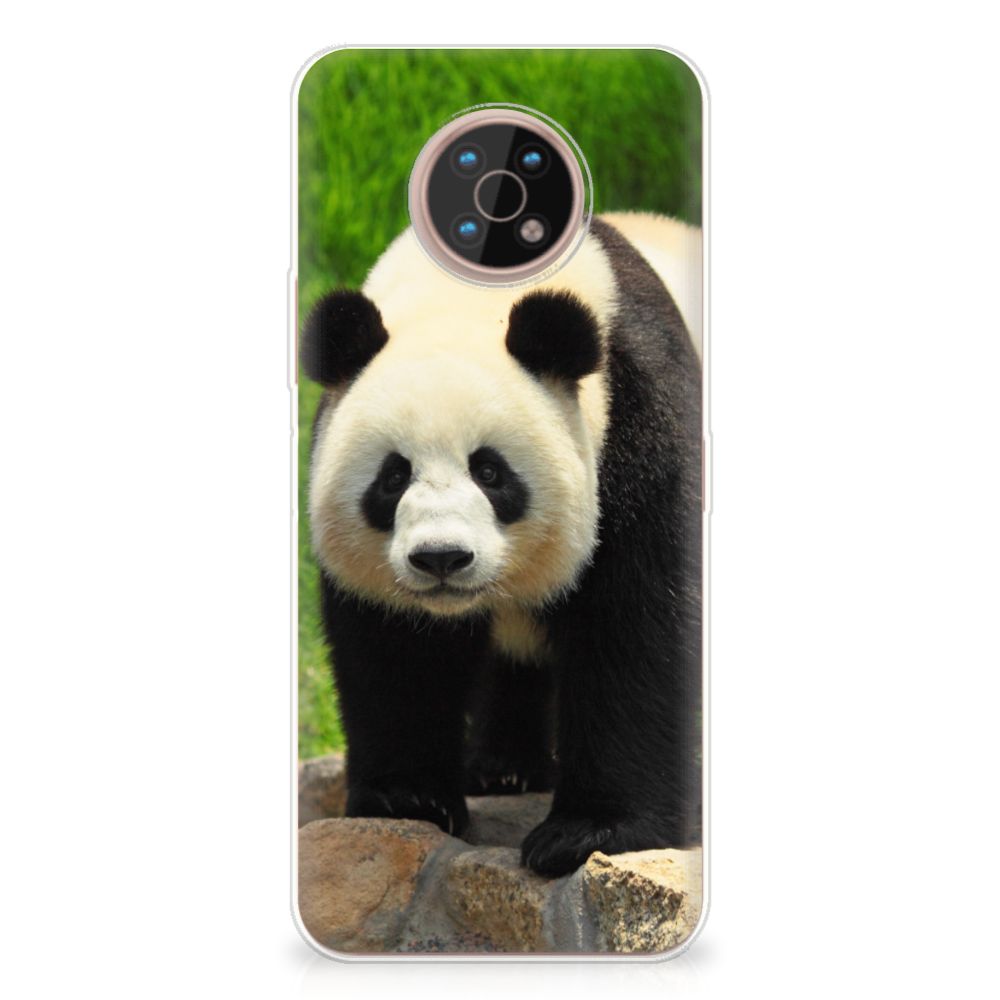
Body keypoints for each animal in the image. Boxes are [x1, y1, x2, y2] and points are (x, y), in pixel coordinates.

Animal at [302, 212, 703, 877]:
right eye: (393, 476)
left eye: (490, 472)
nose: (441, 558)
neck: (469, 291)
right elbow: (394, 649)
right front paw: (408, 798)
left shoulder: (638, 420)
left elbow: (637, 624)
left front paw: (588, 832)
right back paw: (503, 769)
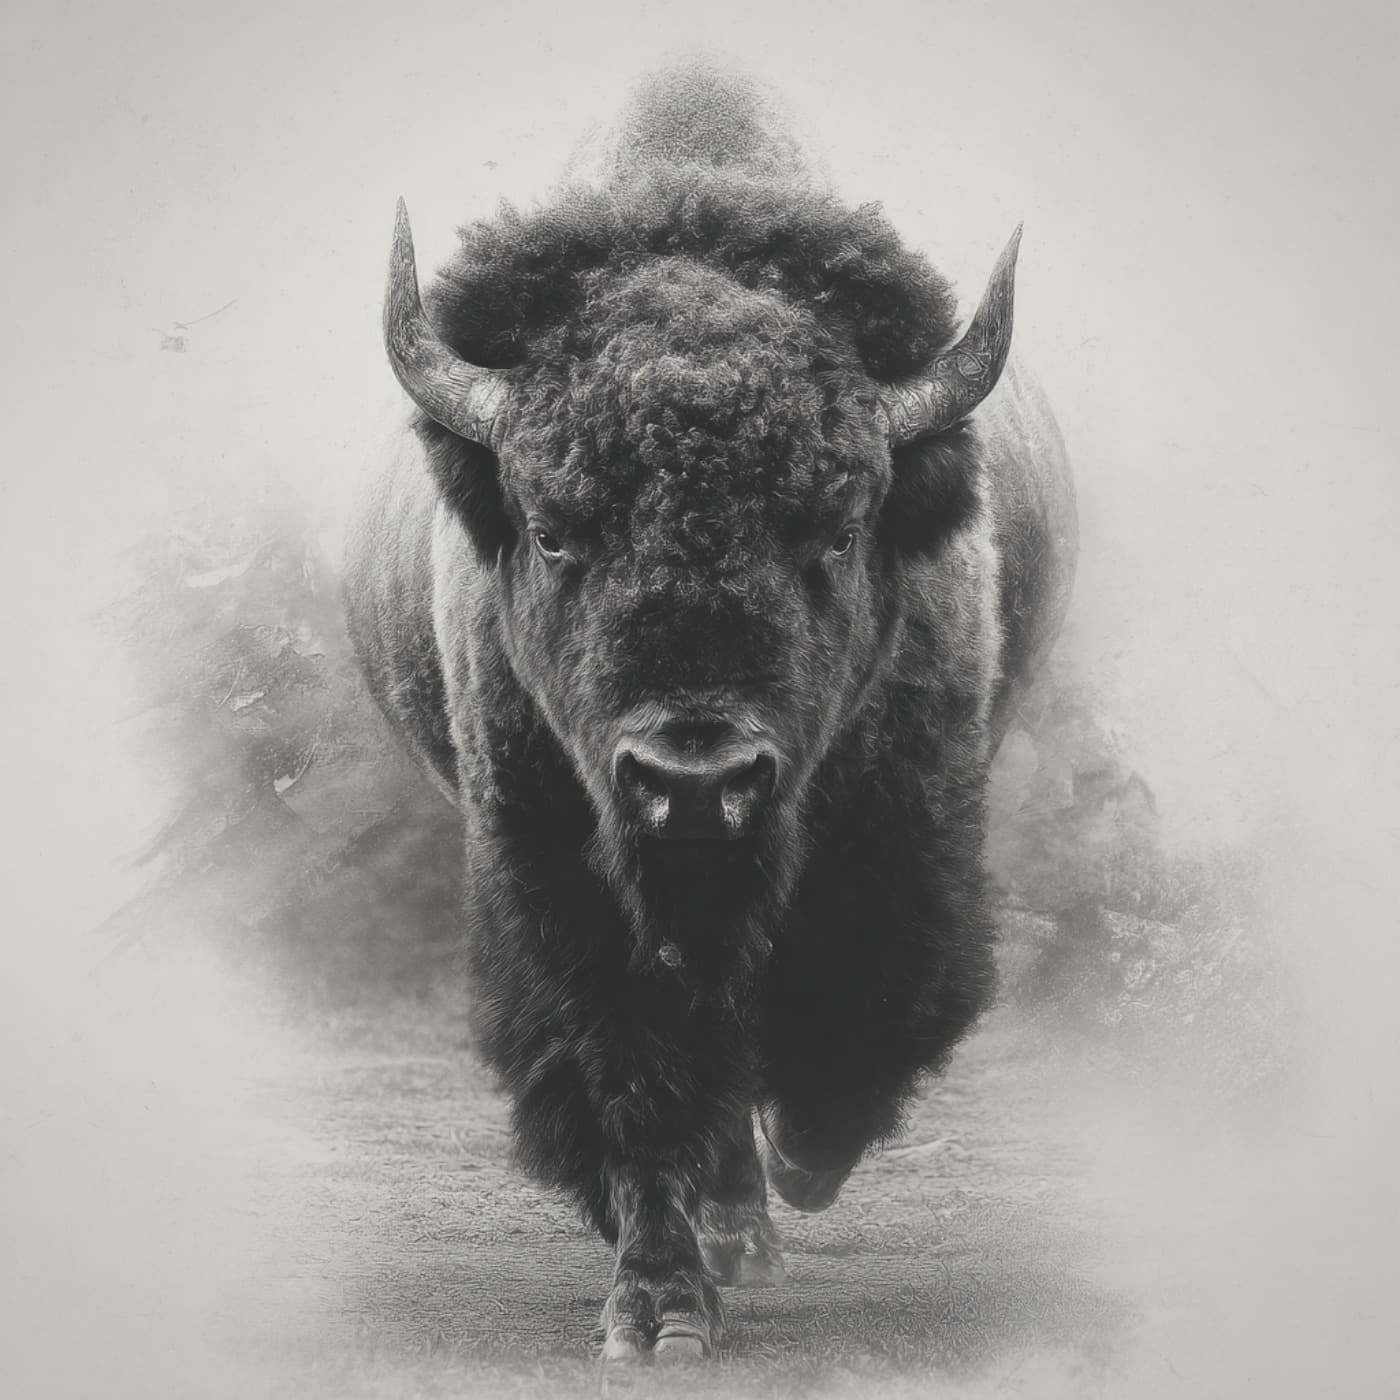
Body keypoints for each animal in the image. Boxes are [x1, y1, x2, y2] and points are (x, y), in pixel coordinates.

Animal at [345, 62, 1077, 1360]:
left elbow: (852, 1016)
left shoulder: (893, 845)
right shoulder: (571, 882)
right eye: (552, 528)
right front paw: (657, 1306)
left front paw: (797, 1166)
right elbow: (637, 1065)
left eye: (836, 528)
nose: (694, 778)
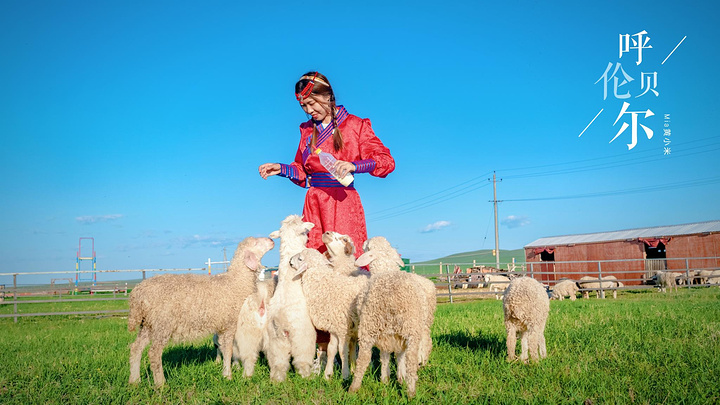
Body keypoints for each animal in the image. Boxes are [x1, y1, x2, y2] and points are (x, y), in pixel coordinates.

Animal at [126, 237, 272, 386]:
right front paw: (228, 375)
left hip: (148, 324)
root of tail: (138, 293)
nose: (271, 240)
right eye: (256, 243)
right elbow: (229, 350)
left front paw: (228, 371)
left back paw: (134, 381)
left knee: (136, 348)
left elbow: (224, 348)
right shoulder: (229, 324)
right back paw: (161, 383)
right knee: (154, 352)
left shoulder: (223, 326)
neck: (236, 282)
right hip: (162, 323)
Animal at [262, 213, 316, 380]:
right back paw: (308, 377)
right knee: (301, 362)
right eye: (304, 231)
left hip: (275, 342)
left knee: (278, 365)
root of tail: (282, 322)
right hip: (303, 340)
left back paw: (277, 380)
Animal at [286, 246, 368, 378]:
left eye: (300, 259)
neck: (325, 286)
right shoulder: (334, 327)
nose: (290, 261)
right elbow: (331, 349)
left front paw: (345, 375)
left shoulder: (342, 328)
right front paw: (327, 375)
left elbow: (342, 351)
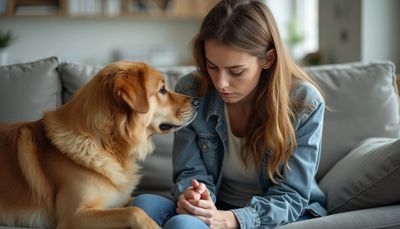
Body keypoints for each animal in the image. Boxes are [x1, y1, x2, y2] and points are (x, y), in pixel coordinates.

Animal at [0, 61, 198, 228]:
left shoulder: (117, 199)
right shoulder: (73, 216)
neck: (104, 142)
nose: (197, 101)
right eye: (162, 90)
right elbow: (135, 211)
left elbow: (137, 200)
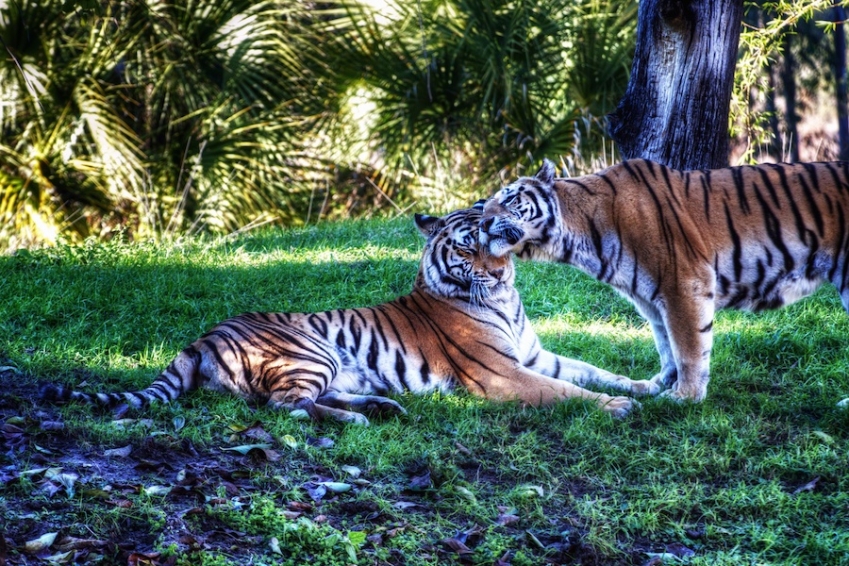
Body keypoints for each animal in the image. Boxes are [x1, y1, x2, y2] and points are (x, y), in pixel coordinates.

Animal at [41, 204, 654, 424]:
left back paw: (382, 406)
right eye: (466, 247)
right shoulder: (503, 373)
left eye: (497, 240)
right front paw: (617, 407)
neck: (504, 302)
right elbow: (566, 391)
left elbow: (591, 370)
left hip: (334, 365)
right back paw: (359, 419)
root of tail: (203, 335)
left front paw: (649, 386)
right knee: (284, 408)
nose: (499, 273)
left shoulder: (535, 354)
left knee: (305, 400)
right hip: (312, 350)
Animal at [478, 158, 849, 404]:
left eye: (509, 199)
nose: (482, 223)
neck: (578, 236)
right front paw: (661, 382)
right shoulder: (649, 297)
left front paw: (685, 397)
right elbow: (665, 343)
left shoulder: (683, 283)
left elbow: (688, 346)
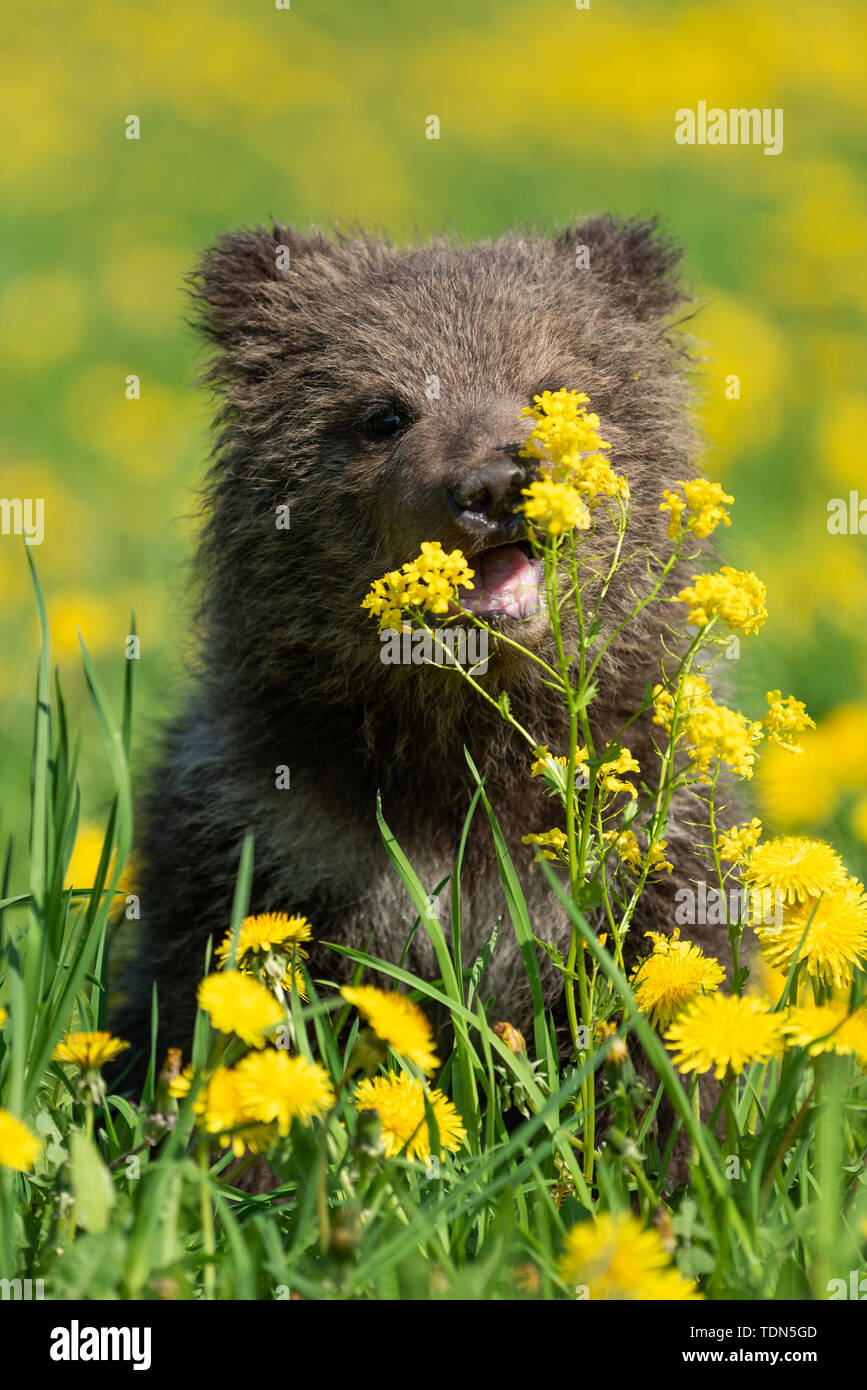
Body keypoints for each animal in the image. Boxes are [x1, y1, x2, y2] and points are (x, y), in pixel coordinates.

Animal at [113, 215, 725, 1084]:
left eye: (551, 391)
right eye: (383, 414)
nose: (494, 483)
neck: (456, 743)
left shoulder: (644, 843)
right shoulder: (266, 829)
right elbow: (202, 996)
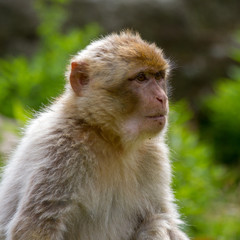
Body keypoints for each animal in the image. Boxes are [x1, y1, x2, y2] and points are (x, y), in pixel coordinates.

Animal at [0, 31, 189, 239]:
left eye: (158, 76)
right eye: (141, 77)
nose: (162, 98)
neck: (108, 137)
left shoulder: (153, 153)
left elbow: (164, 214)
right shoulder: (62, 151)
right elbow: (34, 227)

────────

Work out the number of lines above that include the string "nose" and write only that number.

9